[[ Data for processing, beginning ]]

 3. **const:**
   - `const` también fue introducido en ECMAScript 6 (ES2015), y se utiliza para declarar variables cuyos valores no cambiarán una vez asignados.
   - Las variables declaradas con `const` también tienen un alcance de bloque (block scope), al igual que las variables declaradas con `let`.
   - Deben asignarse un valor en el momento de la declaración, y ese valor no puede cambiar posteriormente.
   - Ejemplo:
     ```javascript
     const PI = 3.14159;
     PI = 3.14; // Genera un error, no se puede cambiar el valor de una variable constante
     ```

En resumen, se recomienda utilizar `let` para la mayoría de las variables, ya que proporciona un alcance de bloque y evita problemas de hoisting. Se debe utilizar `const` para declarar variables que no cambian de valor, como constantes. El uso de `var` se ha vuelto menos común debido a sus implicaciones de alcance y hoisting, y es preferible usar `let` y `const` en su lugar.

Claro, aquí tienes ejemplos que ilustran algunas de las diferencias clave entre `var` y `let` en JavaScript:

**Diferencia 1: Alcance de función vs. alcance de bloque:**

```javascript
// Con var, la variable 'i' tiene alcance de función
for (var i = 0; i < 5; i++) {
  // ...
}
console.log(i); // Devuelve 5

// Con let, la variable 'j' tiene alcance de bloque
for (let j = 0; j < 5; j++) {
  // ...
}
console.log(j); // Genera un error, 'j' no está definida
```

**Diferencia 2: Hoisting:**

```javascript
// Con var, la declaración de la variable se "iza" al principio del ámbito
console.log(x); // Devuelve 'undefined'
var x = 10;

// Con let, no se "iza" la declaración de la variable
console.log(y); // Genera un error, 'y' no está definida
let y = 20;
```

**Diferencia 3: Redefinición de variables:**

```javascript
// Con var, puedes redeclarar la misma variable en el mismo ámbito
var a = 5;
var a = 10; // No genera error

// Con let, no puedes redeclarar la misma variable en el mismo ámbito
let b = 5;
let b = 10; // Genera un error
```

[[ Data for processing, end ]]

§ Your goal:
Go through the records above and set each one down exactly, please.

§ Response to this exercise:
 3. **const:**
   - `const` también fue introducido en ECMAScript 6 (ES2015), y se utiliza para declarar variables cuyos valores no cambiarán una vez asignados.
   - Las variables declaradas con `const` también tienen un alcance de bloque (block scope), al igual que las variables declaradas con `let`.
   - Deben asignarse un valor en el momento de la declaración, y ese valor no puede cambiar posteriormente.
   - Ejemplo:
     ```javascript
     const PI = 3.14159;
     PI = 3.14; // Genera un error, no se puede cambiar el valor de una variable constante
     ```

En resumen, se recomienda utilizar `let` para la mayoría de las variables, ya que proporciona un alcance de bloque y evita problemas de hoisting. Se debe utilizar `const` para declarar variables que no cambian de valor, como constantes. El uso de `var` se ha vuelto menos común debido a sus implicaciones de alcance y hoisting, y es preferible usar `let` y `const` en su lugar.

Claro, aquí tienes ejemplos que ilustran algunas de las diferencias clave entre `var` y `let` en JavaScript:

**Diferencia 1: Alcance de función vs. alcance de bloque:**

```javascript
// Con var, la variable 'i' tiene alcance de función
for (var i = 0; i < 5; i++) {
  // ...
}
console.log(i); // Devuelve 5

// Con let, la variable 'j' tiene alcance de bloque
for (let j = 0; j < 5; j++) {
  // ...
}
console.log(j); // Genera un error, 'j' no está definida
```

**Diferencia 2: Hoisting:**

```javascript
// Con var, la declaración de la variable se "iza" al principio del ámbito
console.log(x); // Devuelve 'undefined'
var x = 10;

// Con let, no se "iza" la declaración de la variable
console.log(y); // Genera un error, 'y' no está definida
let y = 20;
```

**Diferencia 3: Redefinición de variables:**

```javascript
// Con var, puedes redeclarar la misma variable en el mismo ámbito
var a = 5;
var a = 10; // No genera error

// Con let, no puedes redeclarar la misma variable en el mismo ámbito
let b = 5;
let b = 10; // Genera un error
```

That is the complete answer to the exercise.